One of the largest studies ever conducted was with a group of 121,000 nurses who were surveyed on their lifestyle habits in 1976. The survey was repeated every two years and the information is still being looked at today. The results of the study were published in The Journal of the American Medical Association finding that the group who walked for six hours a week were 20 percent less likely to show cognitive impairment than those who walked less. Another study showed across the board that greater amounts of exercise were associated with greater brain volume.
Super cool science, but relatively basic…exercise and be happy.

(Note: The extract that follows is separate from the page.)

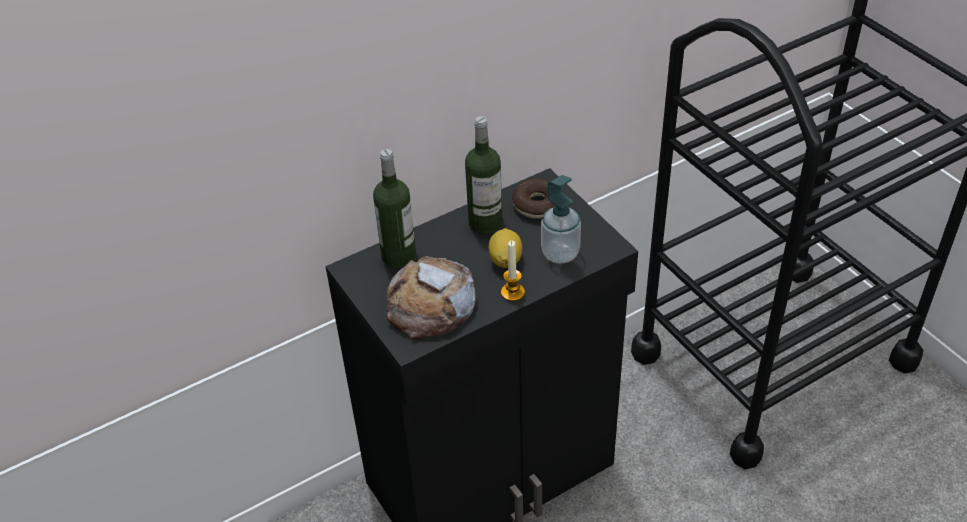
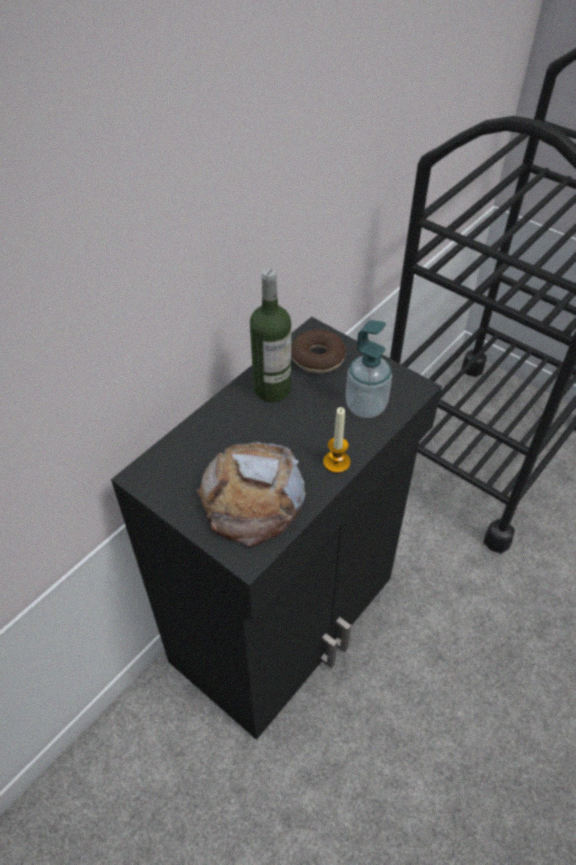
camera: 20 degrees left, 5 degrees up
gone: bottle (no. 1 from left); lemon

A smile on your face once the little drop of sweat slides down your back may be enough to pull you out of the dumps. Nonetheless, being physically active your body will also garner these additional health benefits; less stress, more confidence, more energy, less anxiety and a phenomenal night’s rest. Some of my other favorite attributes to walking is it’s a moderate calorie burner. Walking at a 15-minute mile pace will burn about 118 calories. Walking after a meal can aid in digestion and help combat heartburn and as a personal trainer I love walking because it is the gateway to exercise. Begin with walking and watch it turn into hiking, running and cross training.
I am in a bad mood quick, exactly what can I do? There really isn’t one “greatest or best” type of exercise. Choose the one you like the most so that you can look forward to the activity. If you hate running don’t go out for a run. If you have two left feet aerobic dance is probably not going to work on that frown, instead it may add a little frustration to the situation. My choice was to go for a walk the other day and it worked. Edward Payson Weston, an avid walker took off from New York to San Francisco in 1909 at the age of 70! He certainly knew the power of walking and it’s benefits. “Anyone can walk, it’s free, like the sun by day and the stars by night. All we have to do is get on our legs, and the roads will take us anywhere.”